Let $$S = \left\{\theta \in [-\pi, \pi] : \cos\theta \cos\left(\frac{5\theta}{2}\right) = \cos 7\theta \cos\left(\frac{7\theta}{2}\right)\right\}$$. Then $$n(S)$$ is equal to :

We have to solve the equation

$$\cos\theta \,\cos\!\left(\frac{5\theta}{2}\right)=\cos 7\theta \,\cos\!\left(\frac{7\theta}{2}\right),\qquad \theta\in[-\pi,\pi].$$

Use the product-to-sum identity $$\cos A\cos B=\tfrac12\,[\cos(A+B)+\cos(A-B)].$$

Left side:
$$\cos\theta\cos\!\left(\frac{5\theta}{2}\right)=\tfrac12\!\left[\cos\!\left(\theta+\frac{5\theta}{2}\right)+\cos\!\left(\theta-\frac{5\theta}{2}\right)\right]$$ $$=\tfrac12\,[\cos(7\theta/2)+\cos(3\theta/2)].$$

Right side:
$$\cos7\theta\cos\!\left(\frac{7\theta}{2}\right)=\tfrac12\!\left[\cos\!\left(7\theta+\frac{7\theta}{2}\right)+\cos\!\left(7\theta-\frac{7\theta}{2}\right)\right]$$ $$=\tfrac12\,[\cos(21\theta/2)+\cos(7\theta/2)].$$

Equating and multiplying by 2 gives

$$\cos\!\left(\frac{7\theta}{2}\right)+\cos\!\left(\frac{3\theta}{2}\right)= \cos\!\left(\frac{21\theta}{2}\right)+\cos\!\left(\frac{7\theta}{2}\right).$$

The terms $$\cos(7\theta/2)$$ cancel, leaving

$$\cos\!\left(\frac{3\theta}{2}\right)=\cos\!\left(\frac{21\theta}{2}\right).$$

For $$\cos\alpha=\cos\beta$$ the general solutions are $$\alpha=2k\pi\pm\beta,\;k\in\mathbb Z.$$
Put $$\alpha=\frac{3\theta}{2},\;\beta=\frac{21\theta}{2}:$$

$$\frac{3\theta}{2}=2k\pi+\frac{21\theta}{2}\;\Longrightarrow\; \frac{3\theta}{2}-\frac{21\theta}{2}=2k\pi\;\Longrightarrow\; -9\theta=2k\pi\;\Longrightarrow\; \theta=-\frac{2k\pi}{9}.$$

$$\frac{3\theta}{2}=2k\pi-\frac{21\theta}{2}\;\Longrightarrow\; \frac{3\theta}{2}+\frac{21\theta}{2}=2k\pi\;\Longrightarrow\; 12\theta=2k\pi\;\Longrightarrow\; \theta=\frac{k\pi}{6}.$$

Thus the solution set is

$$S=\Bigl\{\theta=-\tfrac{2k\pi}{9}\Bigr\}\cup \Bigl\{\theta=\tfrac{k\pi}{6}\Bigr\},\qquad k\in\mathbb Z,$$ subject to $$\theta\in[-\pi,\pi].$$

Counting solutions from Case 1 (family A):
$$|\theta|=\frac{2\pi|k|}{9}\le\pi\; \Longrightarrow\; |k|\le\frac{9}{2}.$$
Hence $$k=-4,-3,-2,-1,0,1,2,3,4$$  ⇒  9 values.
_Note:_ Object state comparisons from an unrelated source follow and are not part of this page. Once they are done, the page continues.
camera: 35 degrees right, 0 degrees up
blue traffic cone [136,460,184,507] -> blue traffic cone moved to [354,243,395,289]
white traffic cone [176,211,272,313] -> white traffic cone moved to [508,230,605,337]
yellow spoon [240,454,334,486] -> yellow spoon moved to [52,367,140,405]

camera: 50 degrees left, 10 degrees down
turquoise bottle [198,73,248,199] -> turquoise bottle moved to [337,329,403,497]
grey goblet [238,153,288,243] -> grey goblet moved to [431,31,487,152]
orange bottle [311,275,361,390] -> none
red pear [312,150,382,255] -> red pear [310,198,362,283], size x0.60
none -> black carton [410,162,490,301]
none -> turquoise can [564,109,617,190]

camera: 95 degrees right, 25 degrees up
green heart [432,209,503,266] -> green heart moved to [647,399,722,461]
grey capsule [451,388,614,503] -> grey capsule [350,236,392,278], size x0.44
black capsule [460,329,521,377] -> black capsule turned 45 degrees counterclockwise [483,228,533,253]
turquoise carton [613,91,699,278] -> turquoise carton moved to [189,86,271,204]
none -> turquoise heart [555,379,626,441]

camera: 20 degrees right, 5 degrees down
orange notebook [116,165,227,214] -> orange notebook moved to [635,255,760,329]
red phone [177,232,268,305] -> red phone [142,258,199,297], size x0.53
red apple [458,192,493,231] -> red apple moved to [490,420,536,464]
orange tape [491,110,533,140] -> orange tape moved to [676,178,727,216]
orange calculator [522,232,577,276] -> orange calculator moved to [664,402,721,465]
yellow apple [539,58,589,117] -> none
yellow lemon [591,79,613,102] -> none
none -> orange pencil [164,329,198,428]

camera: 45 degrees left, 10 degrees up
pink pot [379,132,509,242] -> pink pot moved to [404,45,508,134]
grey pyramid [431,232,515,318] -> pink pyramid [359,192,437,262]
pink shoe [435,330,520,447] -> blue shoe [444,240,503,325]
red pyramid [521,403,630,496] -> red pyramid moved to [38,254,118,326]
Counting solutions from Case 2 (family B):
$$-\pi\le\frac{k\pi}{6}\le\pi\; \Longrightarrow\; -6\le k\le 6.$$
Hence $$k=-6,-5,-4,-3,-2,-1,0,1,2,3,4,5,6$$  ⇒  13 values.

Removing duplicates
Common angles in both families are $$\theta=0,\;\theta=\pm\frac{2\pi}{3},$$ that is 3 overlaps.

Therefore

$$n(S)=13+9-3=19.$$

Hence the required number of solutions is 19.